The biggest floating restaurant in the world is at Aberdeen on the south coast of Hong Kong island.
From crowded Kowloon the dramatic skyline of Hong Kong island must be one of the most impressive cityscapes in the world. A harbour cruise unfolded layers of imaginative towering buildings on both sides of Victoria Harbour. Helicopters swished overhead, landing, hovering and departing like industrious black wasps as traditional Chinese junks jostled with the famous Star Lines Ferries, excursion boats and sleek ocean liners.
If the daytime view was magnificent the illuminated buildings by night were magical. That sight was only eclipsed by the Symphony of Lights. To co-ordinated to music, floodlit buildings changed colour, neon panels danced and spun as they climbed the tallest office blocks and multicoloured lasers from opposing banks clashed mid harbour.
At street level the narrow Kowloon streets were spanned by colourful banners, whilst in Hong Kong island double decker electric trams competed with buses and taxis. We enjoyed trundling along on the top deck of a tram to see the sights and plot our course. A short walk from our tram stop took us to the steep mountain tram station for the ride to the top of Victoria Peak, the high hill that dominates Hong Kong island. On other parts of the steep hill streets with long flights of steps had been replaced with long, inclined pavement escalators.
The sleek modern, air conditioned subway sped us around more spread out locations in the city. Destinations further afield were served by cheap bus routes. So we went off to Aberdeen to see the typhoon haven for fishing boats and have lunch in the biggest floating restaurant in the world. It was grand.
Over a dim sum breakfast we chatted to a Hong Kong theatre director and his mother sharing a table with us.

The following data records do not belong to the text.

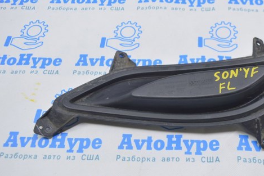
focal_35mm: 45
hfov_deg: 42.9
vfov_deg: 29.9
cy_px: 79
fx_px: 330
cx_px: 178
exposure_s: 1/20
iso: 400
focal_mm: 22
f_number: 5.6
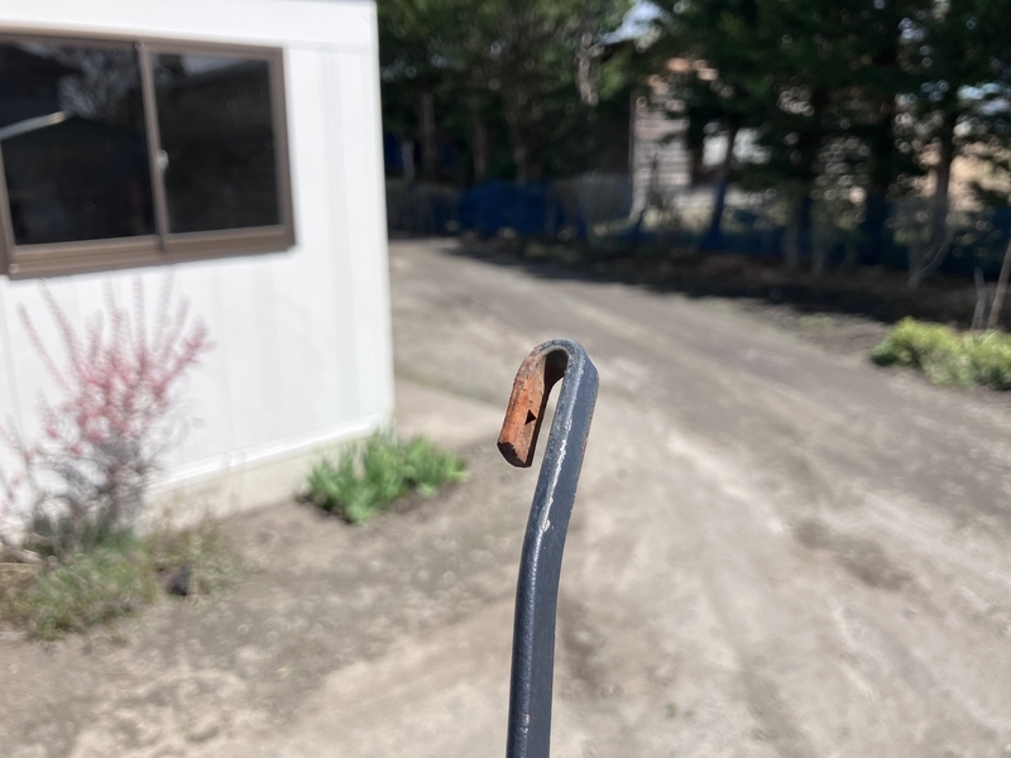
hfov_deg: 63.4
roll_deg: +1.6
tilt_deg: -14.1
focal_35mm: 28
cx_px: 506
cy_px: 379
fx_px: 818
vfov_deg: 49.7
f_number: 1.8
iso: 32
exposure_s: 1/1567
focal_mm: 3.99
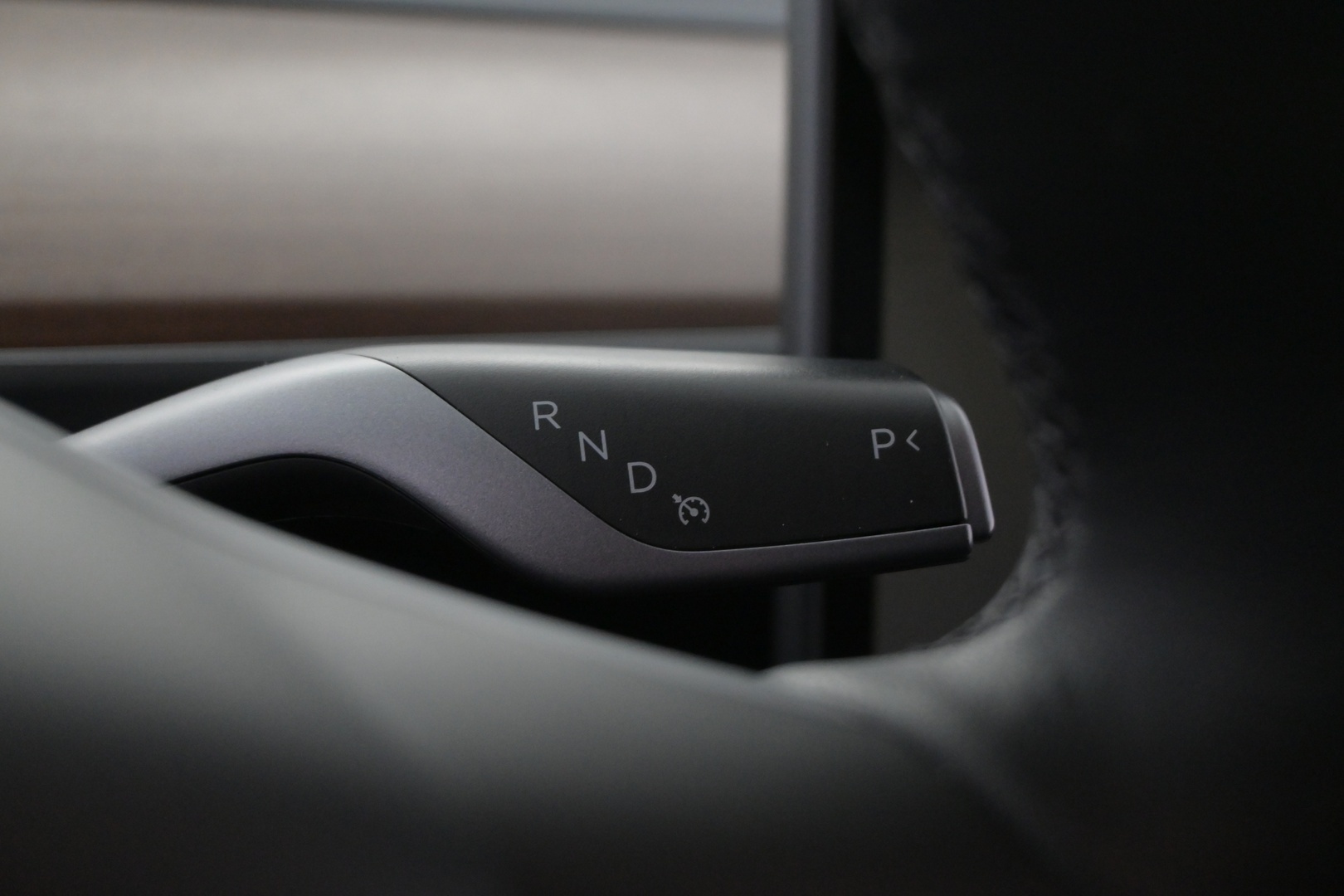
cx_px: 672
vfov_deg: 25.1
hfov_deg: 36.9
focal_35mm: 54
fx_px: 2016
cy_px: 448
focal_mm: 36
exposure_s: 1/60
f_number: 5.3
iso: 3600
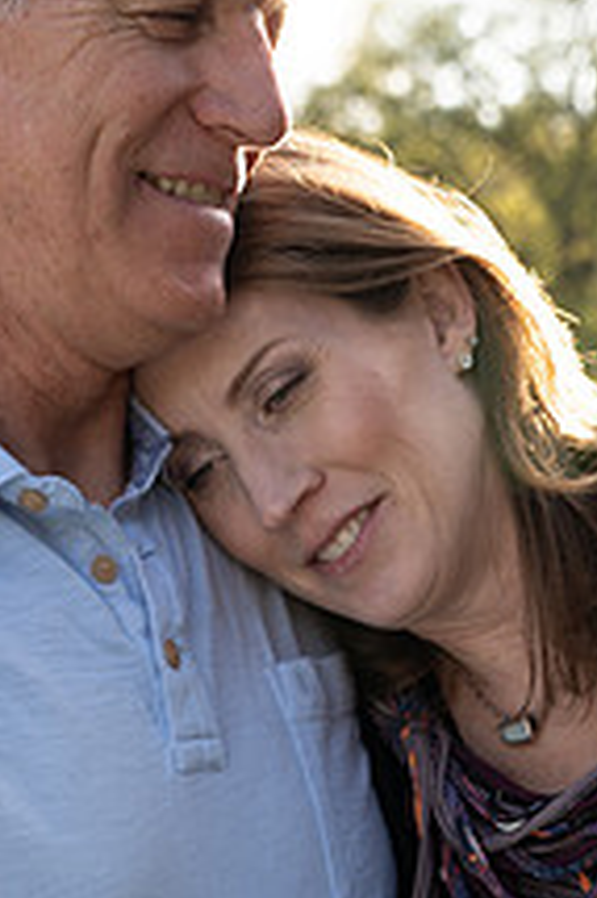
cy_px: 677
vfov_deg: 23.4
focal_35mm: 86
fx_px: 2143
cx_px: 188
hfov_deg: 15.8
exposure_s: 1/250
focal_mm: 41
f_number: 4.5
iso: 125
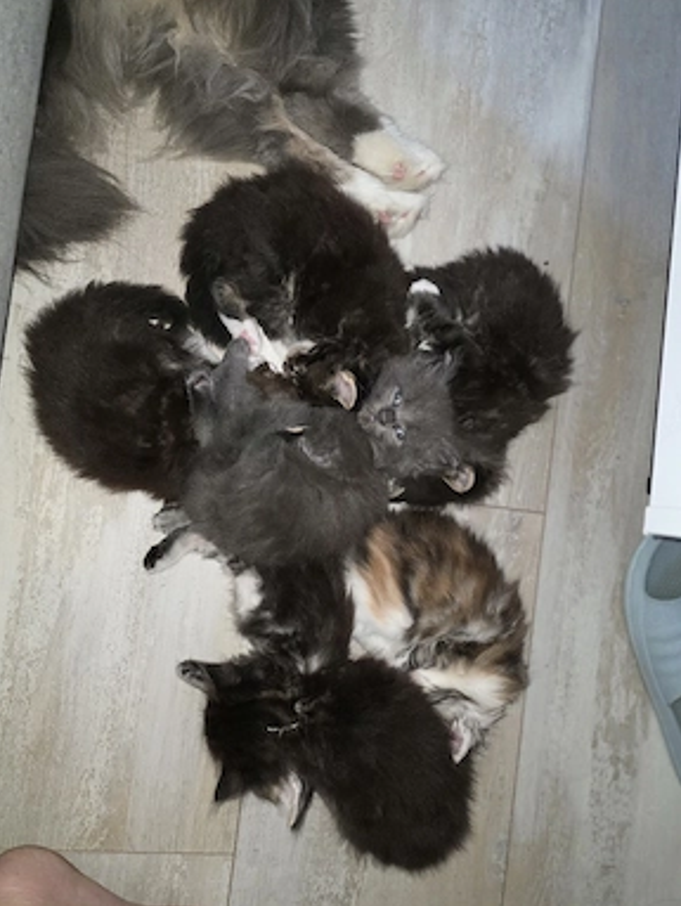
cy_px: 466
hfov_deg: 56.9
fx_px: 628
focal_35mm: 24
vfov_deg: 71.5
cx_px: 331
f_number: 1.7
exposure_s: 1/101
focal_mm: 6.3
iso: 1000
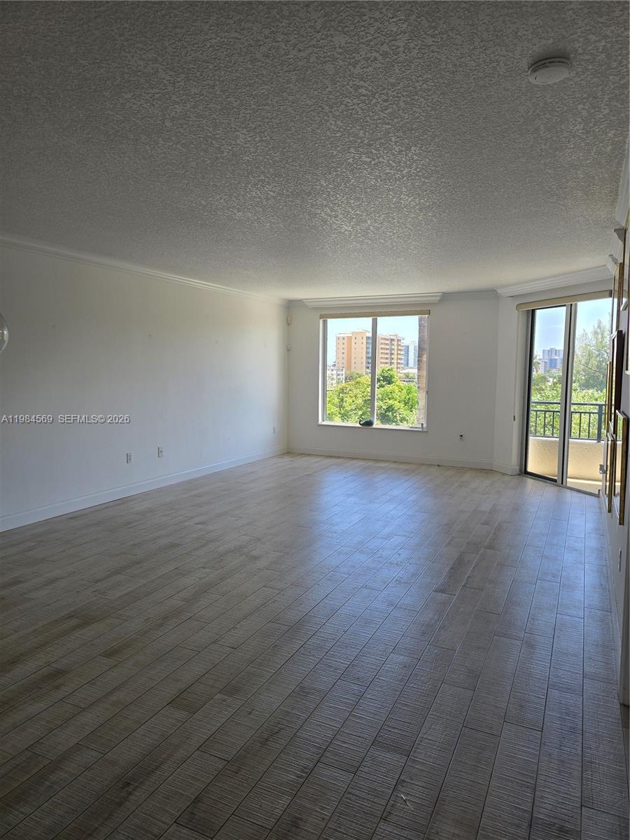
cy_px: 420
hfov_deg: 58.9
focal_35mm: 23
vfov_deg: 73.9
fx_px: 558
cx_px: 315
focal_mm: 6.3
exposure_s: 1/120
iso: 32
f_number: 1.7
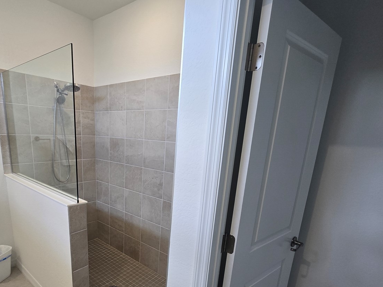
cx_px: 150
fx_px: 210
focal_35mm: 19
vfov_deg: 67.1
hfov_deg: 83.4
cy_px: 187
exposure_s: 1/60
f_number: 2.2
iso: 80
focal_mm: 2.2
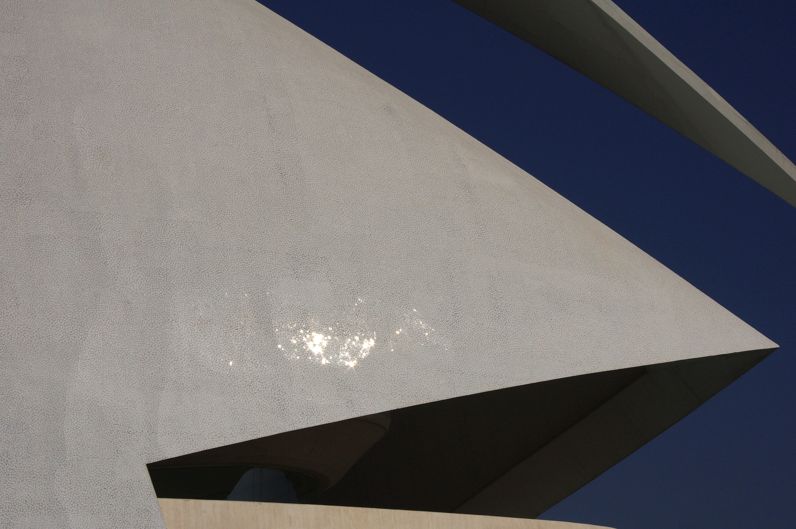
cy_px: 264
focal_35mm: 105
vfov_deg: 13.0
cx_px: 398
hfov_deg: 19.5
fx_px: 2319
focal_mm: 70
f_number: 18
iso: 400
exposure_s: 1/2000
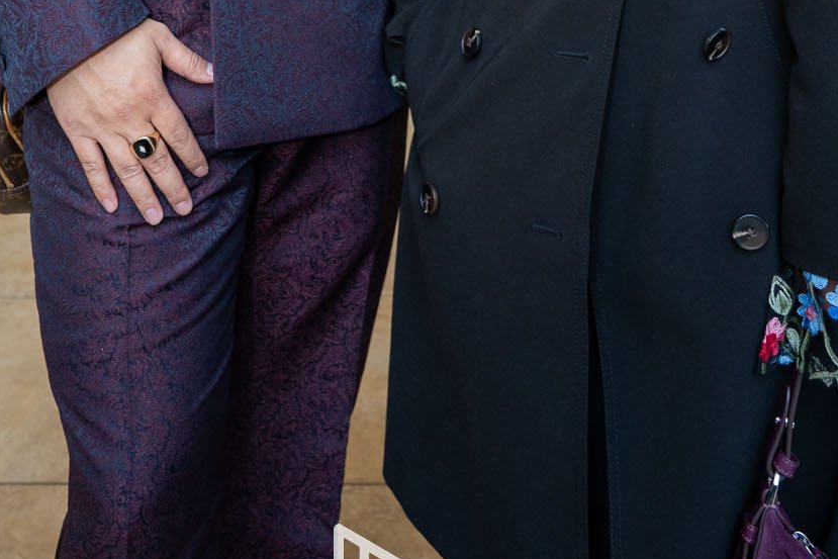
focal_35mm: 42
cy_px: -268
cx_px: 381
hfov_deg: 46.3
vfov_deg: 24.9
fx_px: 978
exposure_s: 1/125
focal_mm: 17
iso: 800
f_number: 3.5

He told us that the city was always thronged with tourists from mainland China. They came to buy gold, jewellery and fashion items secure in the knowledge that in Hong Kong they were buying the real thing and not some knock off imitation. That, he said, was the real legacy left by British rule, effective management which reliably delivered what was wanted.
With this in mind we invested in a new micro lap-top computer, built in china, which would fit into our rucksack for our onward travel. Experiencing the energy of Hong Kong we could well believe the World Bank assessment that China will be the dominant world economy by 2020.
We liked Hong Kong and we will certainly return.